Gay expands Sydney oversize truck penalties

Operators and customers who allow over-height or over-length vehicles on city roads face greater risk

Gay expands Sydney oversize truck penalties
Gay expands Sydney oversize truck penalities
May 1, 2013

New South Wales is ramping up pressure on local and interstate trucking operators and their customers who allow over-height or over-length vehicles on Sydney roads.

While drivers already face penalties of $2,200 and the loss of six demerit points, Roads Minister Duncan Gay says penalties that affect truck registration and travel rights in the state will soon come into force.

"I’ve ordered reforms to come into effect by the end of June that would allow RMS to suspend the registration of any heavy vehicle for three months if drivers disobey warning devices and travel onwards into tunnels or Galston Gorge," Gay says.

"Let me be clear, simply passing one of these warning signs which advises drivers they cannot enter a restricted area can trigger these new penalties.

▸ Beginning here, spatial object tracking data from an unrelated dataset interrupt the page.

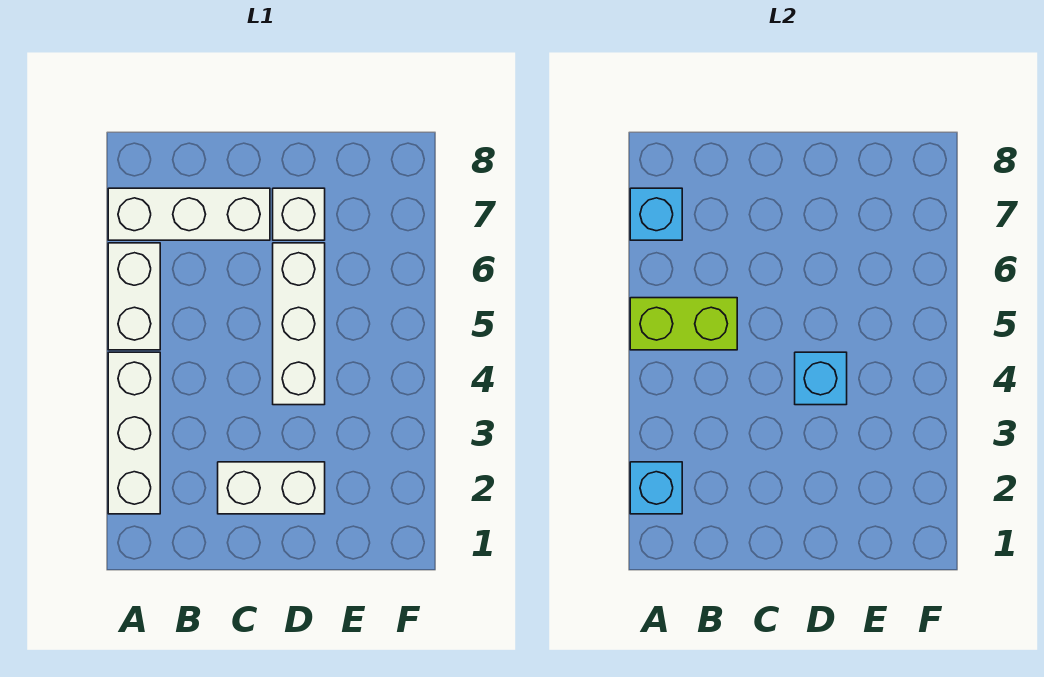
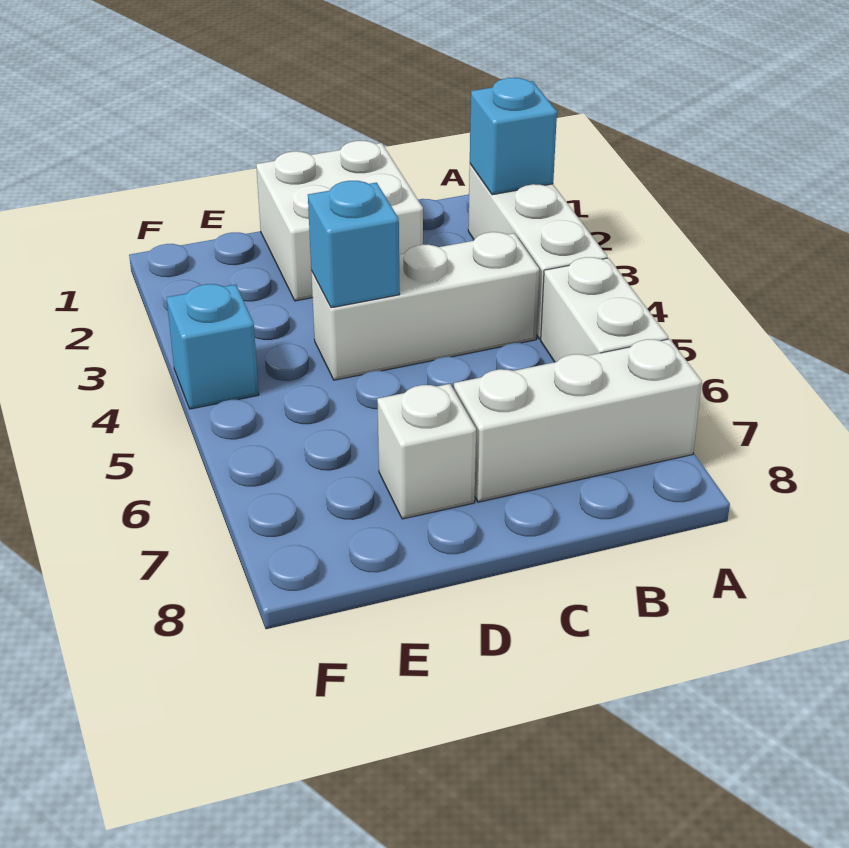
lime 1x2 brick [630,298,737,350] -> none
cyan 1x1 brick [630,188,682,240] -> cyan 1x1 brick moved to [166,284,259,409]
white 1x2 brick [218,462,325,514] -> white 2x2 brick [256,141,423,301]
white 1x3 brick [273,243,325,405] -> white 1x3 brick turned to [311,232,539,380]

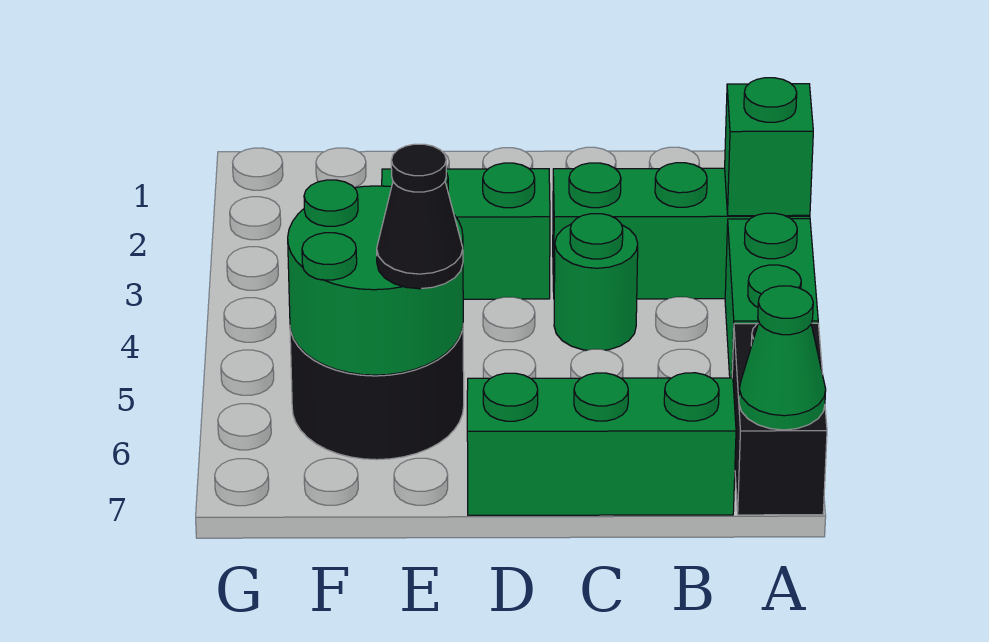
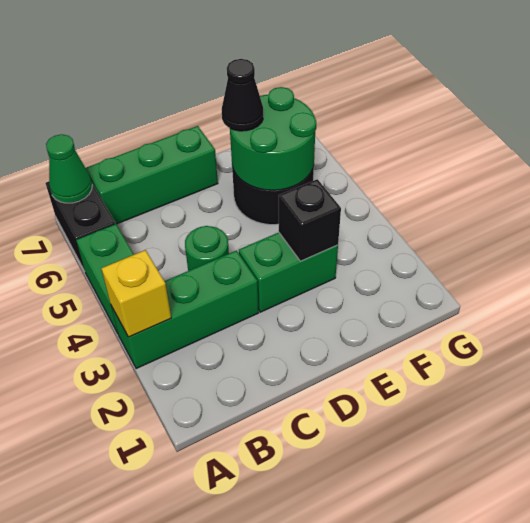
green 1x1 brick [725,78,813,216] -> yellow 1x1 brick [101,250,171,337]
none -> black 1x1 brick [279,179,341,261]

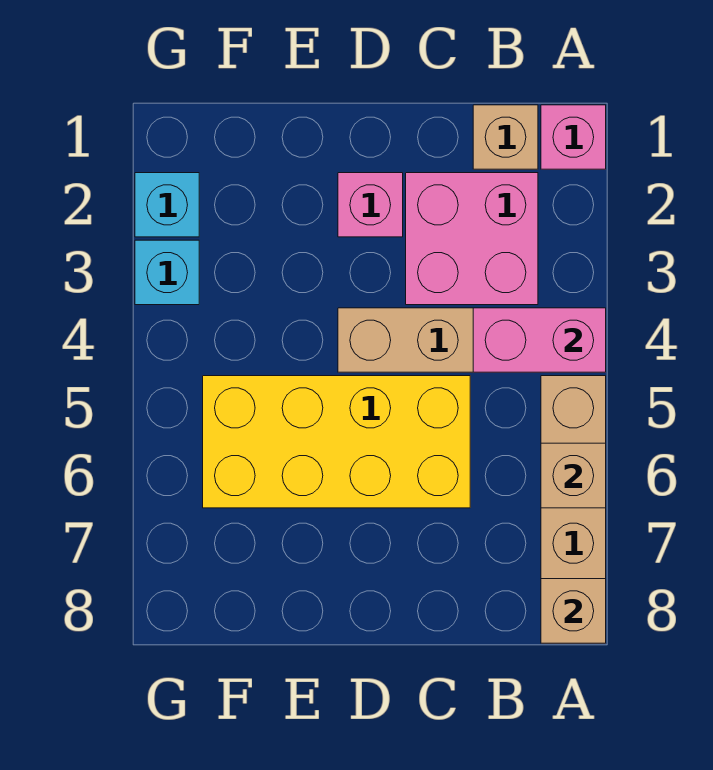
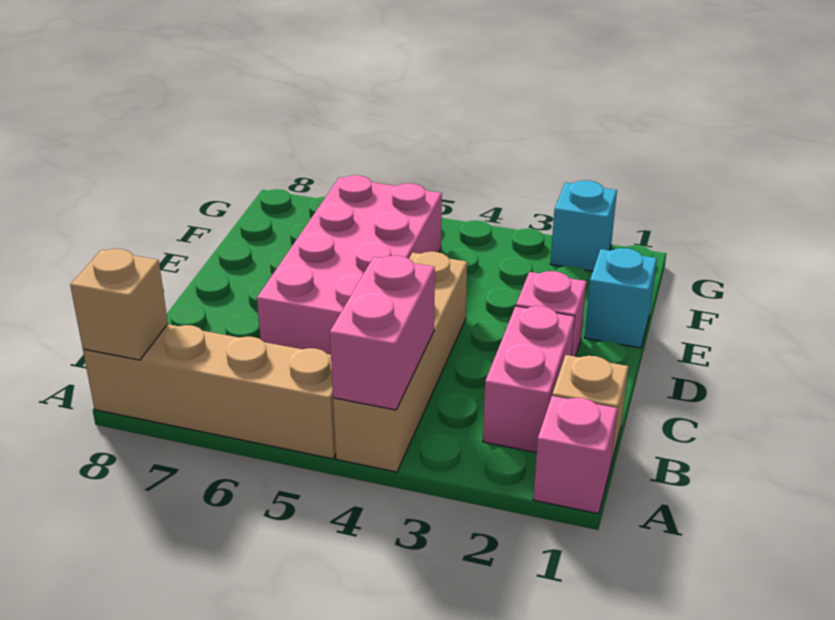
tan 1x1 brick [541,443,606,508] -> none
pink 2x2 brick [406,173,538,305] -> pink 1x2 brick [483,306,575,453]
yellow 2x4 brick [203,376,470,508] -> pink 2x4 brick [257,175,442,355]
cyan 1x1 brick [135,240,199,305] -> cyan 1x1 brick moved to [585,248,657,348]

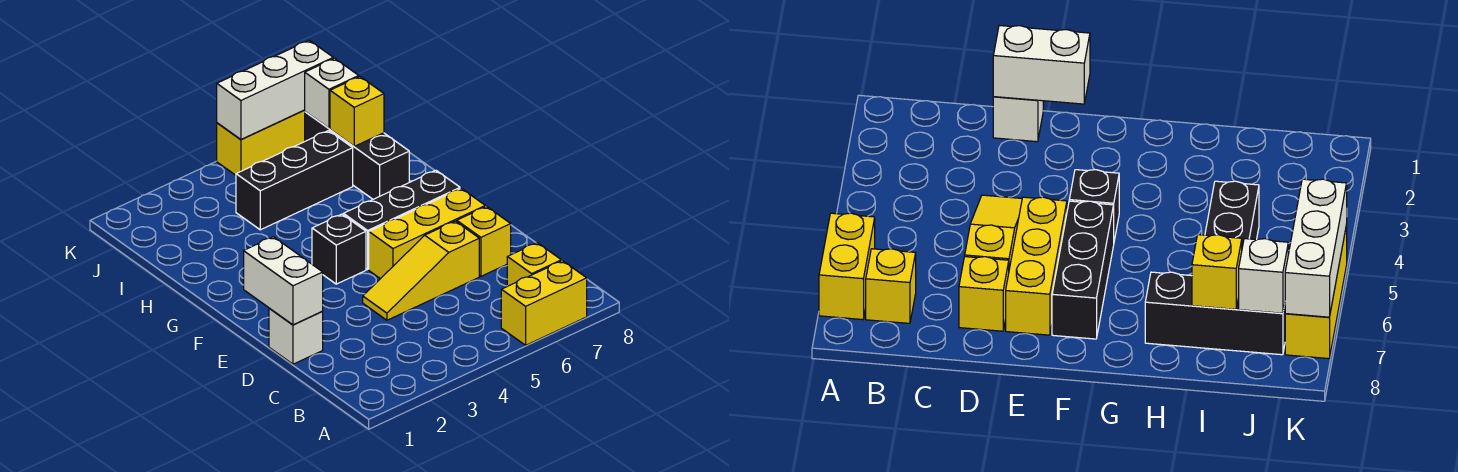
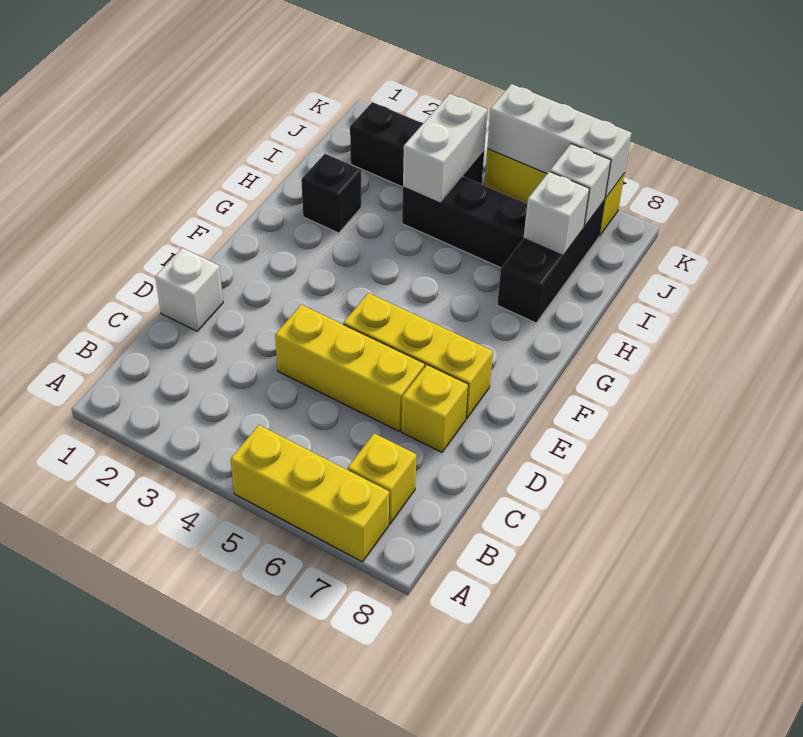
yellow 1x2 brick [501,261,587,345] -> yellow 1x3 brick [230,425,389,562]
white 1x2 brick [244,237,323,325] -> white 1x2 brick moved to [403,94,487,202]
yellow 1x3 slope [363,221,479,320] -> yellow 1x3 brick [275,305,425,431]
black 1x1 brick [312,214,366,284] -> black 1x1 brick moved to [301,154,361,233]
black 1x3 brick [343,170,460,269] -> black 1x3 brick moved to [350,102,484,187]
yellow 1x1 brick [330,77,384,146] -> white 1x1 brick [524,172,589,255]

"This would have the same effect of impounding a heavy vehicle without the added burden of dealing with the costs of towing, storage and dealing with any freight or goods being carried."

Gay says authorities will ensure there is clear signage before an over-height or over-length truck enters a restricted area so drivers will be aware the vehicle could lose its registration for three months.

"Interstate vehicles who decide to flout the law in NSW will also find taking a shortcut could cost them dearly," he says.

"Apart from a fine and demerit points they also risk losing their right to travel through NSW until a suspension of up to three months is served."

Gay expects the changes to make it easier to require commercial operators and companies in the chain of responsibility to show they had taken reasonable steps to ensure a vehicle was not driven onto restricted parts of the road network.

"Offending trucking companies risk having to pay the cost of tow trucks, staff and any other resources essential to the removal of a heavy vehicle which becomes stuck," he says.

"We will also be able to seek compensation for damage to infrastructure caused by the breach."

Gay says the approach is about targeting people in the best position to ensure compliance, be they consignors and loaders or company managers.

He says the Roads and Maritime Services will also help GPS providers develop ways to identify the restricted routes to help drivers make the correct decision on the road.

"This is not just a matter of preventing traffic congestion, this is also about improving road safety," he says.